━━ DOCUMENT SEGMENT ━━

Wednesday, June 13, 2007

Secret Correspondence Using Invisible Ink

1900

Inks Composed Mainly of Salts and Cobalt Are the Best

Of the many invisible and sympathetic inks that have been used for secret correspondence perhaps the best known are those composed mainly of salts of cobalt. Marks made with these fluids remained invisible until they were subjected to heat, and then were revealed in lines of pale green. The phenomenon was transient and entirely dependent on the temperature. As soon as the sheet of paper grew cool writing would disappear.

Now, to those who had occasion to employ such means of communication it was desirable to know whether any one tampered with their letters or not. So long as the fact of the correspondence was kept secret, of course, there would be no danger. But if that once became known the contents of a private letter might be ascertained by anyone through whose hands the letter passed. Cobalt writing can be made to appear and disappear a dozen times without giving the least evidence of having been read.

But a patent was recently granted in Germany which meets this difficulty, and in some other respects, also, is an improvement on the old system. In the first place the paper used is soaked in the cobalt solution and is prepared in advance. The inventor aims to put his stationery on the market. The writing is done with a solution of common salt and behaves as the cobalt ink did formerly. It can be seen only when warmed and disappears immediately on cooling. Moreover, it appears as often as heat is applied. Its color is a bluish green.

━━━
━━ GIVEN ENTRIES ━━

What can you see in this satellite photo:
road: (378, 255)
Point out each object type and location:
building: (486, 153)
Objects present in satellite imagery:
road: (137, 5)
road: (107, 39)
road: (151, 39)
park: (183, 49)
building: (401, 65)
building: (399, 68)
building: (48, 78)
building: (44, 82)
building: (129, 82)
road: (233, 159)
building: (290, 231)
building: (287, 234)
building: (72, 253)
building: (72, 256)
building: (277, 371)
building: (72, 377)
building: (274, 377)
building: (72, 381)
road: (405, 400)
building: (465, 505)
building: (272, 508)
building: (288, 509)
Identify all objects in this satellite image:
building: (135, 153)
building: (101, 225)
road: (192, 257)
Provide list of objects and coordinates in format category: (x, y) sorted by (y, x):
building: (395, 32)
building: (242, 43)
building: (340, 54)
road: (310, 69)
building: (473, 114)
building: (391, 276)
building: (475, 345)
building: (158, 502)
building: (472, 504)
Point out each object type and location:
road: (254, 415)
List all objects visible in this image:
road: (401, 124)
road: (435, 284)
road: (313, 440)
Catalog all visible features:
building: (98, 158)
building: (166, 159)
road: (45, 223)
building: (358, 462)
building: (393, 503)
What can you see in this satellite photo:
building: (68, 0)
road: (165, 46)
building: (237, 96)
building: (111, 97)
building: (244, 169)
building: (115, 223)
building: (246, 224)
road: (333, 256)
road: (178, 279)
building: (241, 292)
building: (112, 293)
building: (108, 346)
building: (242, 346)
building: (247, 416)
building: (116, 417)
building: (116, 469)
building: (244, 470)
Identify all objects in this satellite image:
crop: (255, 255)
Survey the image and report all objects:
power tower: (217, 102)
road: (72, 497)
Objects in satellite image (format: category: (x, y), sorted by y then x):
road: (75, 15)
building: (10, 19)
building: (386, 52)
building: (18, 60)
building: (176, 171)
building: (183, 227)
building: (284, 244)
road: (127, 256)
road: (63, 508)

━━━

- TASKS TO COMPLETE
(1) Using the article on invisible ink, explain in one to three sentences why cobalt ink left correspondents unable to tell whether their letters had been read.
(2) Please write the next part of the article on invisible ink, picking up after its last sentence.
The records have nothing to do with what comes next.

- TASK-BY-TASK OUTPUTS
(1) Once the fact of a secret correspondence became known, anyone who handled a letter could warm it to read the contents. Cobalt writing can be made to appear and disappear a dozen times without giving the least evidence of having been read, so tampering left no trace.

(2)
But the German also provides what he calls a "control ink." This may be prepared by adding two grains of resorcin to eight drops of water and six drops of sulphuric acid. When a person has written his letter with salt water he makes a few supplementary remarks, in a spot previously agreed upon, with the control ink. So long as the letter remains cool these test marks are invisible, but when the heat is applied they come out and they come out to stay. They are of a brown hue, different from that of the salt writing, and they will not disappear when the green writing does. If the authorized recipient of a letter finds these marks on a letter before he himself warms it he has reason to suspect that his secret is known. But if they are missing the opposite conclusion is justified.